To express y = x^2 - 3x - 12 in the form y = (x - h)^2 + k, we need to complete the square. Here's how you can do it:
1. Start with the expression y = x^2 - 3x - 12.
2. Group the terms involving x together: y = (x^2 - 3x) - 12.
3. To complete the square, take half of the coefficient of x (-3) and square it: (-3/2)^2 = 9/4.
4. Add and subtract this value inside the parentheses: y = (x^2 - 3x + 9/4 - 9/4) - 12.
5. Rearrange the terms: y = (x^2 - 3x + 9/4) - 9/4 - 48/4.
6. Simplify: y = (x - 3/2)^2 - 57/4.
Now, we have expressed y = x^2 - 3x - 12 in the form y = (x - h)^2 + k, where h = 3/2 and k = -57/4.
To determine the minimum value of the function y = x^2 - 3x - 12, we can observe that the minimum value occurs when x is equal to the x-coordinate of the vertex of the parabola. The x-coordinate of the vertex can be found using the formula x = -b/2a, where a, b, and c are the coefficients of the quadratic equation in the form ax^2 + bx + c.

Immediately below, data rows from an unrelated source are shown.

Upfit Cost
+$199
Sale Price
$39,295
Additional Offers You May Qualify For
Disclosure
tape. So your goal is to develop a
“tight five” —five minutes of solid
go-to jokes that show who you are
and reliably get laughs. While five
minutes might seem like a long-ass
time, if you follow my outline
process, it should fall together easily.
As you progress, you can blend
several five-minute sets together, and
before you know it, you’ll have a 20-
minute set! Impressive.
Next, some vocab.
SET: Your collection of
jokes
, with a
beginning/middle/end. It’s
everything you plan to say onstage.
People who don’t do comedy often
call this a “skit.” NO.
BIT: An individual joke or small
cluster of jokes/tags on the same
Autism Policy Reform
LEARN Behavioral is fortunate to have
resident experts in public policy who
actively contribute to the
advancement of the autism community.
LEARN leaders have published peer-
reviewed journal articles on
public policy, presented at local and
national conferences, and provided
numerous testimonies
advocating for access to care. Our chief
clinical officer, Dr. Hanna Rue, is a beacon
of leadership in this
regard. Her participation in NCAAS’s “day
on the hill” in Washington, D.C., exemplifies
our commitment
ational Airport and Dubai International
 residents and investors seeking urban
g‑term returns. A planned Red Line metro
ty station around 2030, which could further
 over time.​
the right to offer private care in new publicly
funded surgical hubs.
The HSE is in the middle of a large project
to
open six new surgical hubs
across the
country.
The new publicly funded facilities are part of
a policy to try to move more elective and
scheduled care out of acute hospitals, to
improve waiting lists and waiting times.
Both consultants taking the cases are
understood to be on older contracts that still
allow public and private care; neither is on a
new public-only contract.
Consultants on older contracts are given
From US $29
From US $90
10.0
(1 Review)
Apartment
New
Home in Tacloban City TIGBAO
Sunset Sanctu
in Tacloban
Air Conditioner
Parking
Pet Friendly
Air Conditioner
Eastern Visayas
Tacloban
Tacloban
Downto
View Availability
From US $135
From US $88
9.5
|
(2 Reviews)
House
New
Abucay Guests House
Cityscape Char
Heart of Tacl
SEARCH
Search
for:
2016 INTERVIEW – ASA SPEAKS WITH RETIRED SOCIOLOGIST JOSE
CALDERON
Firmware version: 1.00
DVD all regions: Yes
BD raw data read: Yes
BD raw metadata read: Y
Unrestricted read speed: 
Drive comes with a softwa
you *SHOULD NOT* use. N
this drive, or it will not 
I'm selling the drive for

In our case, the quadratic equation is y = x^2 - 3x - 12, so the coefficients are a = 1, b = -3, and c = -12.
Using the formula x = -b/2a, we can find the x-coordinate of the vertex:
x = -(-3)/(2*1) = 3/2
Now, substitute this value of x back into the equation to find the corresponding y-coordinate:
y = (3/2 - 3/2)^2 - 57/4
y = 0 - 57/4
y = -57/4
So, the minimum value of the function y = x^2 - 3x - 12 is -57/4.